Records from a dataset:
# # # #
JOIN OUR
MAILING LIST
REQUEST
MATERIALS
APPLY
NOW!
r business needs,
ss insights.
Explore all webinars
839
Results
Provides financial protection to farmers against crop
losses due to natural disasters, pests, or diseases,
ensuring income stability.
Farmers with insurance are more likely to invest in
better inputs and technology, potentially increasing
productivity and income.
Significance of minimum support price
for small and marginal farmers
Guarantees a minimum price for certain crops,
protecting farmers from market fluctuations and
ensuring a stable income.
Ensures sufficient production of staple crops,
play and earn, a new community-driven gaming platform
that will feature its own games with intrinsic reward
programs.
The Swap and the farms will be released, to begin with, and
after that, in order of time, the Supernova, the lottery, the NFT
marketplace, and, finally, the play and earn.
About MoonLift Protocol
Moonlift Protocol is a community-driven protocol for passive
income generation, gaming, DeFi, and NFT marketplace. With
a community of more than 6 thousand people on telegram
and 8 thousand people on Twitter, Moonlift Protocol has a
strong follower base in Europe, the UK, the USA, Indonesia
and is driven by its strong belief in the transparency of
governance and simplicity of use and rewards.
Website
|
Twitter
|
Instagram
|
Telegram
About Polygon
# # # #
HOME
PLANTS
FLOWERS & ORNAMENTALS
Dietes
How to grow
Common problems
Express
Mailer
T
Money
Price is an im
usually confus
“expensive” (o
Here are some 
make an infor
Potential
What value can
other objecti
# # # #
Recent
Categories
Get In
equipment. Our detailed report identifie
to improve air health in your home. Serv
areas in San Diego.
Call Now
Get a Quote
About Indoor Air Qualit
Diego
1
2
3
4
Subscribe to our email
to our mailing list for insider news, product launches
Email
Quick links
# # # #
Task item:
An exact copy of the lines above, from the one containing "productivity and income." through the one containing "and is driven", is the whole of the answer.

Answer to this exercise:
productivity and income.
Significance of minimum support price
for small and marginal farmers
Guarantees a minimum price for certain crops,
protecting farmers from market fluctuations and
ensuring a stable income.
Ensures sufficient production of staple crops,
play and earn, a new community-driven gaming platform
that will feature its own games with intrinsic reward
programs.
The Swap and the farms will be released, to begin with, and
after that, in order of time, the Supernova, the lottery, the NFT
marketplace, and, finally, the play and earn.
About MoonLift Protocol
Moonlift Protocol is a community-driven protocol for passive
income generation, gaming, DeFi, and NFT marketplace. With
a community of more than 6 thousand people on telegram
and 8 thousand people on Twitter, Moonlift Protocol has a
strong follower base in Europe, the UK, the USA, Indonesia
and is driven by its strong belief in the transparency of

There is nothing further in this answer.